Passage shown —
[Start of section]

Today, we look for the universal solvent. The University of Houston's College of Engineering presents this series about the machines that make our civilization run, and the people whose ingenuity created them.

You've heard the old remark, "Spit is the universal solvent." That mocks a very old idea that, somewhere, there might be found a solvent that will dissolve anything. Water is quite a good solvent. It dissolves the sugar in hot tea quite nicely, but it doesn't do as well in iced tea. It dissolves many materials, but, lucky for us, not the glass that holds it, nor our human tissue.

Dissolving is quite different from chemically decomposing a material. When water dissolves sugar, it leaves the sugar molecules intact -- it simply separates them from one another. When, on the other hand, nitric acid attacks copper, it reacts with it and creates a new salt -- one that's blue in color.

That distinction was far less clear before we had an atomic theory. And one of the holy grails sought by the alchemists was that of finding the universal solvent.

They called that unknown liquid the alkahest. Alkahest was a word made up by the sixteenth-century alchemist Paracelsus. Maybe it meant alkali est (or it is alkali). Or maybe he just wanted a term that sounded Arabic and mysterious. Paracelsus was one of the first to start moving away from pure old alchemical thinking. A later great alchemist named van Helmont picked up where Paracelsus had left off. But van Helmont also intensified the search for the universal solvent, alkahest. In fact he claimed to've found it.

[End of section]

Required action 1 — List each material that the passage on the universal solvent names as being dissolved, attacked, or left undissolved by a liquid.
Required action 2 — Reproduce the passage on the universal solvent word for word, from "Dissolving is quite" up to and including "finding the universal solvent.".
Required action 3 — Go on with the passage about the universal solvent, starting right after its final sentence.

Data for analysis —
[Start of section]

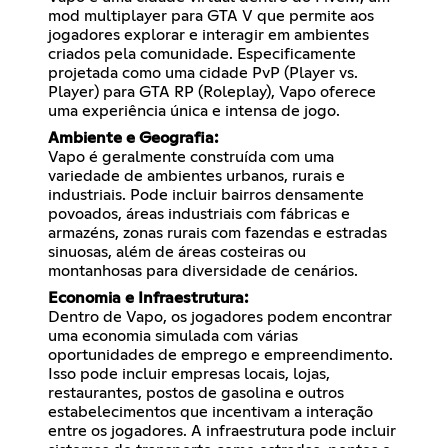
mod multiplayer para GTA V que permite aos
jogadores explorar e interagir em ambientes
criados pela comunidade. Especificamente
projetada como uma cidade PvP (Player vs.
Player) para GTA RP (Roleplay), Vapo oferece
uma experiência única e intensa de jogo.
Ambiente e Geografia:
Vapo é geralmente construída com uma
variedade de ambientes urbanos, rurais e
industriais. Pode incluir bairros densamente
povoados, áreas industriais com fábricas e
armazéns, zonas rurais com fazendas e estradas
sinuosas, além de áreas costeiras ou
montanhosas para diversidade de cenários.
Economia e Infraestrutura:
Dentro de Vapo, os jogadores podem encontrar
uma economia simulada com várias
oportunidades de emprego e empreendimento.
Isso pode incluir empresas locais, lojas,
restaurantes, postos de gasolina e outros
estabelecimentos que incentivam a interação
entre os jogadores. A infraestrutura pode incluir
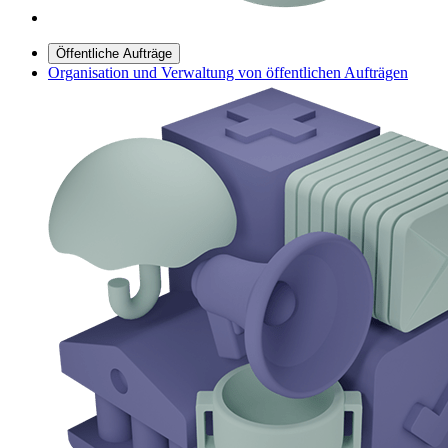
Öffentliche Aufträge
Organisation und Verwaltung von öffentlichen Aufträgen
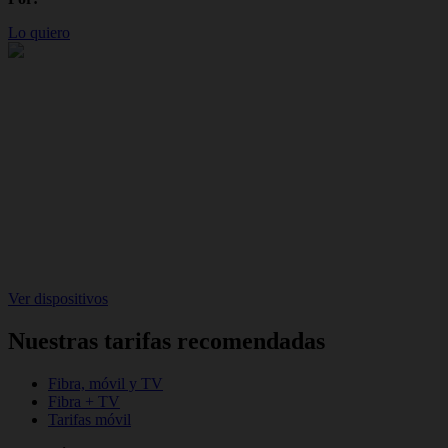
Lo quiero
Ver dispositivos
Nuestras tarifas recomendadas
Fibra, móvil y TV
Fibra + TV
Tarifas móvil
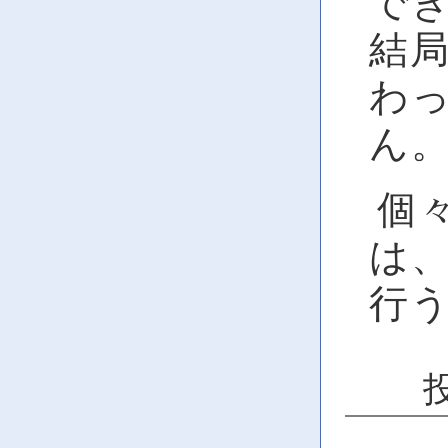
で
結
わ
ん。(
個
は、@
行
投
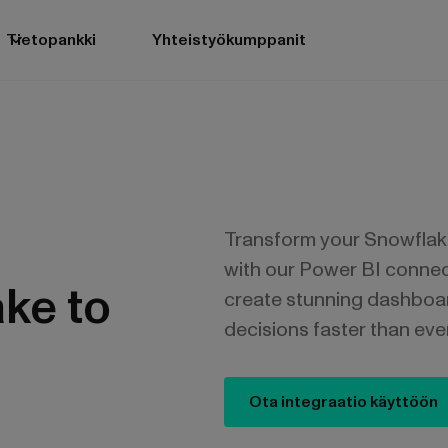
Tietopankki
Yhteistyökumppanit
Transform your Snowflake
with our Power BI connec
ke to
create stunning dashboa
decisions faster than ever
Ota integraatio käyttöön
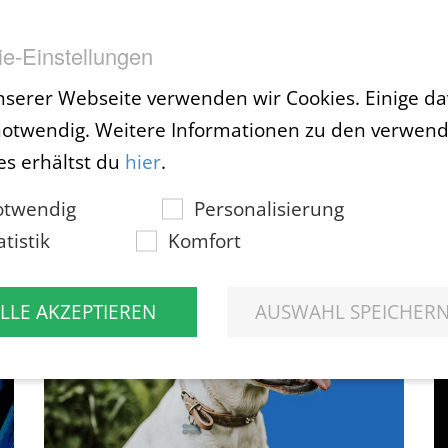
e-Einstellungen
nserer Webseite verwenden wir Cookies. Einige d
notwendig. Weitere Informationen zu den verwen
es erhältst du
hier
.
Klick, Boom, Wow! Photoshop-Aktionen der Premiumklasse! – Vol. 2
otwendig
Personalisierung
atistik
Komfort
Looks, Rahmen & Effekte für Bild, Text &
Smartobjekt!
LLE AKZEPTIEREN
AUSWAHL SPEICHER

[End of section]

Answer 1 — sugar, glass, human tissue, copper

Answer 2 —
Dissolving is quite different from chemically decomposing a material. When water dissolves sugar, it leaves the sugar molecules intact -- it simply separates them from one another. When, on the other hand, nitric acid attacks copper, it reacts with it and creates a new salt -- one that's blue in color.

That distinction was far less clear before we had an atomic theory. And one of the holy grails sought by the alchemists was that of finding the universal solvent.

Answer 3 —
Now here we need to look at van Helmont's work in the light of what we know today. Whatever he found was certainly not a solvent. It had to've been a reagent that attacked materials chemically. Of course a true alkahest could never be contained. He'd probably just found a chemical that could reduce many more materials than any previous agent.

And so chemical historian Ladislao Reti goes looking for van Helmont's alkahest. What he finds is a surprise. Van Helmont's writings point to even earlier medieval descriptions of a substance called sal alkali. Sal alkali, in turn, appears to've been a solution of caustic potash in alcohol, which reduces many substances.

Helmont describes a process in which his alkahest -- this sal alkali -- is applied to olive oil. The result was identified as a sweet oil, which would've been glycerol. The irony of that is that DuPont obtained a patent for that process in 1942. (One more example of how arbitrary the assignment of priority always is.)

So we strip away the hyperbole of the old alchemical language and find substance. We see modern chemistry taking form. Paracelsus's "universal solvent" was no such thing, but who ever thought it was? Paracelsus was no more excessive than nineteenth-century poet Sidney Lanier when he wrote these lovely lines:

Now in the sea's red vintage melts the sun,
As Egypt's pearl dissolved in rosy wine,
And Cleopatra night drinks all.

I'm John Lienhard, at the University of Houston, where we're interested in the way inventive minds work.

(Theme music)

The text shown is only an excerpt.